7 Feedback
In late March 2022, this article suddenly exploded overnight. It was briefly in the top 10 on Hacker News and got about 20,000 views in one day. This came as quite a shock to me, given that I wasn’t even done proofreading yet. I’ve read through as much of the online commentary on this article as I can find. The comments on the Hacker News page are by far the most in-depth. You can find a fair bit on Twitter and Reddit as well, but you’d have to go looking. I found that Twitter had the most positive reception, Reddit was more negative and Hacker News was mixed.
In April, I finished the proofreading and sent this off to R-devel. I am very thankful for their comments and their sincere efforts to help me. I hope that my replies didn’t come off as half hearted. I was simply unequipped to handle to mass of feedback.
I won’t single out any particular commenters, but there are some ideas and trends that I feel are worth addressing:
From the negative feedback, I can’t help but wonder if some of my examples were too trivial or too petty. This document would have been a lot easier to read and write if I only mentioned big issues. I’ve made some minor edits to address this, but it’s hard to judge. A master would never make some of the mistakes that my subsetting section warns against, but does that mean I shouldn’t even mention those issues?
I find it interesting to note what hasn’t been criticised. The following examples stand out to me:
- Although many said they found my ‘
"es"in"test"’ challenge a bit too easy (I think they missed my point), I could only find one person who made any attempt at mymapply()challenge. - If my complaints about R not telling you what the dangers of non-standard evaluation are had simple resolutions (e.g. a hyperlink), then I’d expect someone to have provided them. I’ve yet to see any feedback on this topic. The same is true of what I’ve said of generic functions.
- Despite some fair criticism of my section on subsetting, I don’t think that anyone mentioned any disagreements with what I’ve said about the the vector recycling.
- I don’t think that anyone disagreed with what I said about R’s documentation and error messages.
It could just be luck that these parts weren’t mentioned anywhere that I found, but you’ll forgive me for concluding that the lack of criticism implies my points were very strong.
- Although many said they found my ‘
A very common objection was that my Ignorance section invalidates much of my commentary.
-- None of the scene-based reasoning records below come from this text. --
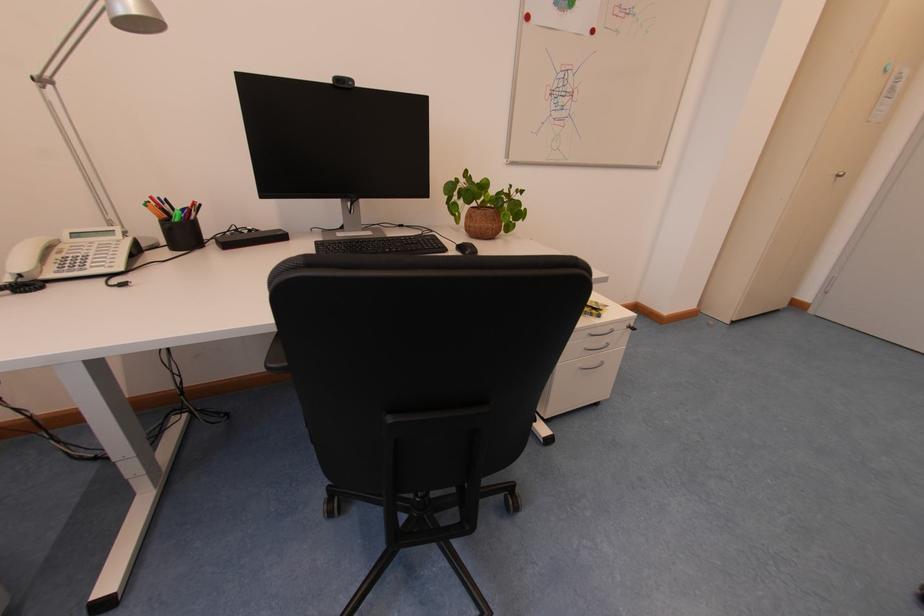
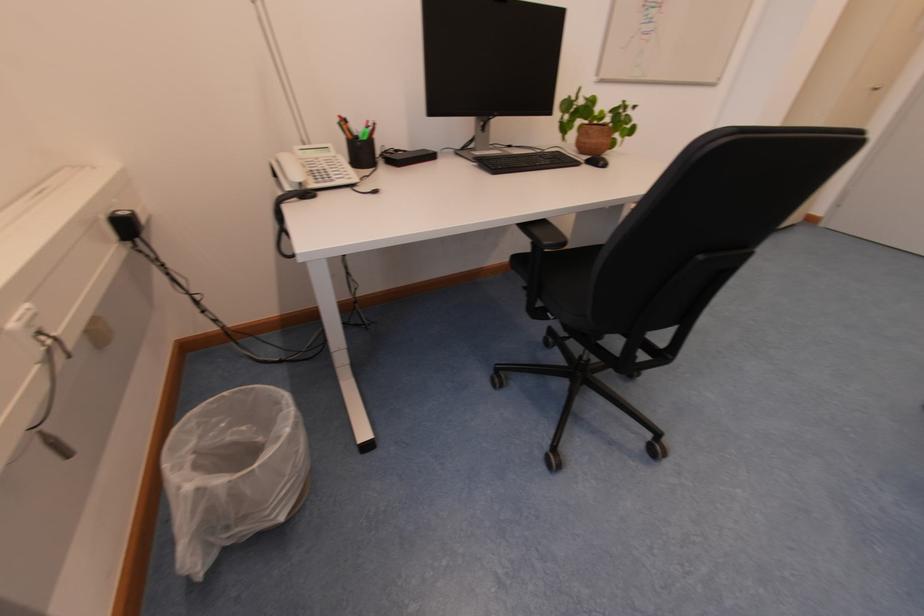
Where in the second image is the point corresponding to (x=457, y=190) from the first image?

(575, 108)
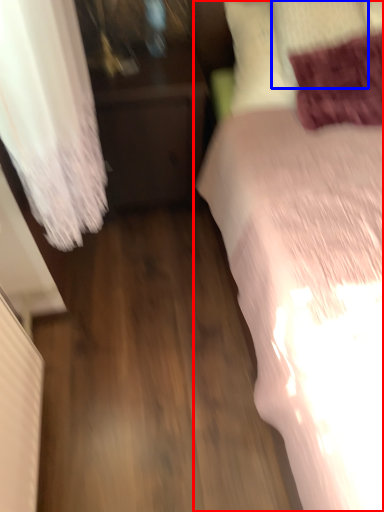
Question: Which of the following is the farthest to the observer, bed (highlighted by a red box) or pillow (highlighted by a blue box)?

Choices:
 (A) bed
 (B) pillow

Answer: (B)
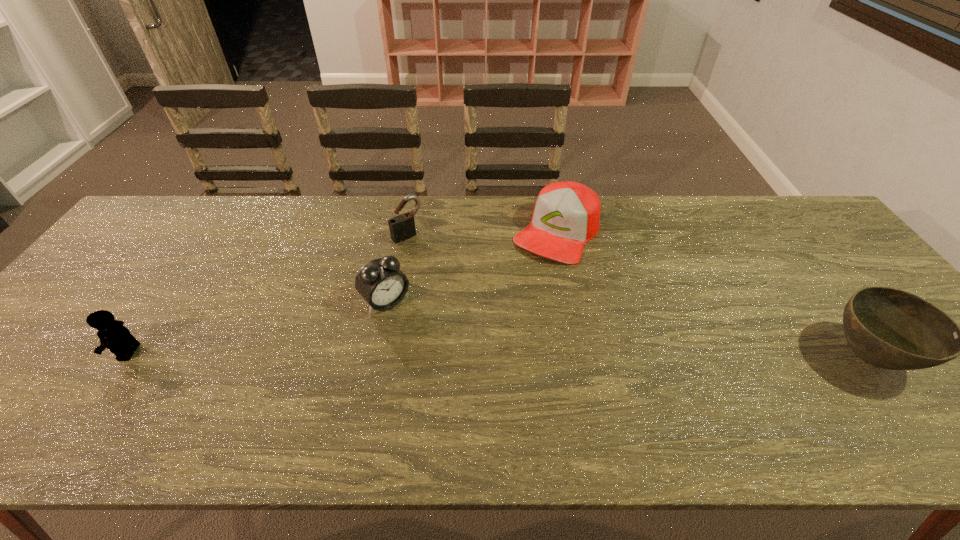
At what (x,y) coordinates should I click in order to perform the action: click on vacant space in between the padlock and the Lego. Please return your answer as a coordinate pair (x, y). Image resolution: width=960 pixels, height=540 pixels. Looking at the image, I should click on (268, 294).

Find the location of a particular element. blank region between the bowl and the padlock is located at coordinates (637, 296).

This screenshot has height=540, width=960. In order to click on empty location between the rightmost object and the Lego in this screenshot , I will do `click(498, 355)`.

Where is `empty space that is in between the Lego and the rightmost object`? The image size is (960, 540). empty space that is in between the Lego and the rightmost object is located at coordinates (498, 355).

Identify the location of vacant area between the padlock and the baseball cap. The width and height of the screenshot is (960, 540). (482, 234).

At what (x,y) coordinates should I click in order to perform the action: click on object that stands as the second closest to the fourth object from left to right. Please return your answer as a coordinate pair (x, y). Image resolution: width=960 pixels, height=540 pixels. Looking at the image, I should click on (382, 284).

Identify the location of object that is the third closest to the Lego. (567, 214).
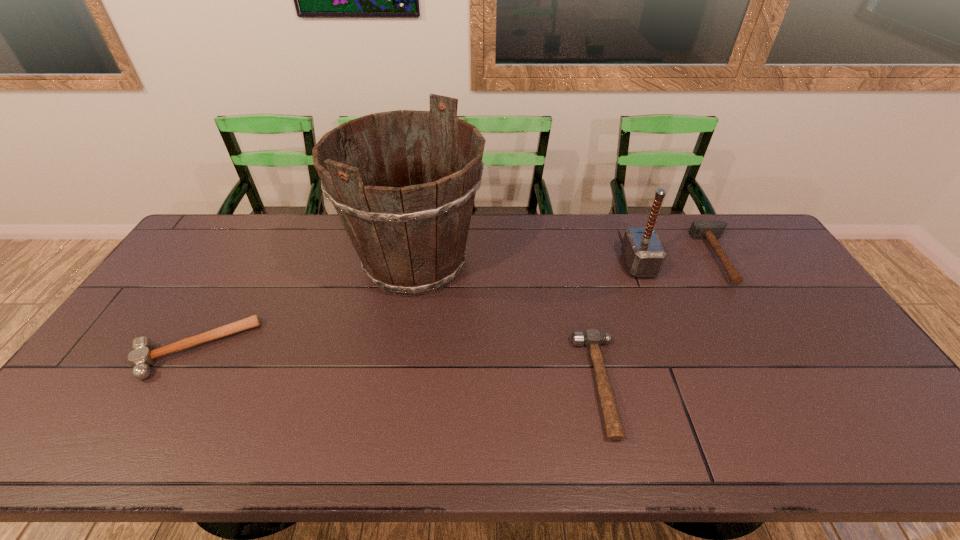
Identify the location of free point located on the striking surface of the rightmost hammer. The width and height of the screenshot is (960, 540). (669, 257).

Locate an element on the screen. vacant space located on the striking surface of the rightmost hammer is located at coordinates (684, 257).

This screenshot has width=960, height=540. I want to click on free space located 0.140m on the striking surface of the rightmost hammer, so click(660, 257).

In order to click on vacant space located 0.050m on the left of the leftmost hammer in this screenshot , I will do `click(120, 349)`.

Locate an element on the screen. free space located on the striking face of the second hammer from left to right is located at coordinates (481, 384).

Image resolution: width=960 pixels, height=540 pixels. In order to click on blank space located 0.360m on the striking face of the second hammer from left to right in this screenshot , I will do `click(437, 384)`.

What are the coordinates of `free point located on the striking face of the second hammer from left to right` in the screenshot? It's located at [444, 384].

At what (x,y) coordinates should I click in order to perform the action: click on bucket that is at the far edge. Please return your answer as a coordinate pair (x, y). Looking at the image, I should click on (411, 240).

Identify the location of object that is at the near edge. The image size is (960, 540). (592, 338).

Identify the location of object present at the left edge. (141, 357).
Of course, said ignorance makes me unable to know if they’re right or not. The two most common criticisms were that my lack of expertise in the Tidyverse and/or
data.tablemean that I’ve got nothing worthwhile to say and that using R as a programming language rather than a statistics tool is fundamentally wrong. All of these criticisms are partly correct. Using R for interactive data analysis is very different from trying to program with it, so such users simply won’t encounter many of the issues that I’ve mentioned. Similarly, swapping base R for the Tidyverse automatically nullifies many of my complaints. You can even go through my table of contents and cross sections off.dplyrand its tibble-focus already knock off most of my complaints about base R’s variable manipulations, data types, subsetting rules, and vector rules. Don’t get me wrong, the Tidyverse has its own problems. For example, I’d hate to develop anything reliant on the Tidyverse’s unstable API. However, if you’re doing a run-once piece of analysis, then it’s probably great. It’s just a shame to see so much of R replaced by its packages.- December 2022 update: I’m further in to my career as a software developer than I was when I wrote this and I’m starting to put more and more weight on the above point. Every R developer I’ve encountered professionally has been an exclusive user of the Tidyverse. I remember one person whose only memory of her R training was that you “need to type
library(tidyverse)before anything works”. I have a growing suspicion that using R for anything other than the Tidyverse is steadily – and perhaps even correctly – becoming seen as simply wrong. It’s unfortunate that I sincerely love many parts of it.
- December 2022 update: I’m further in to my career as a software developer than I was when I wrote this and I’m starting to put more and more weight on the above point. Every R developer I’ve encountered professionally has been an exclusive user of the Tidyverse. I remember one person whose only memory of her R training was that you “need to type
I’ve perhaps undersold just how good R can be at what it’s specialised for. This chain of Hacker News comments seems to get across something that I haven’t. I’ve certainly said that R is a large mathematics and statistics tool that is easy to extend and has clear Scheme inspiration, but the sum of those comments seems to say it better. As for the idea that R is a ‘Worse is Better’ language, I find it appealing but I don’t feel qualified to judge. If anything was ‘Worse is Better’, then it was probably S (which would make R “almost the right thing”, in that essay’s terms). However, I’m not historically knowledgeable enough to know key factors like how simple S’s early implementations were. I hear that it was very easy to get running on Unix?
I never made it clear that I understand why backwards compatibility is a priority for R. For example, R code appears in a lot of science papers and you don’t want such code to become unrunnable or to change meaning.
As a final point, making the changes to this document to reflect the changes coming in what I presume to be R version 4.1.4 has forced me to question my points about R being unable to change. I’ve not changed my mind yet, but time will tell. They certainly prove that R can change, but I think the real issue might be that it can’t fundamentally change.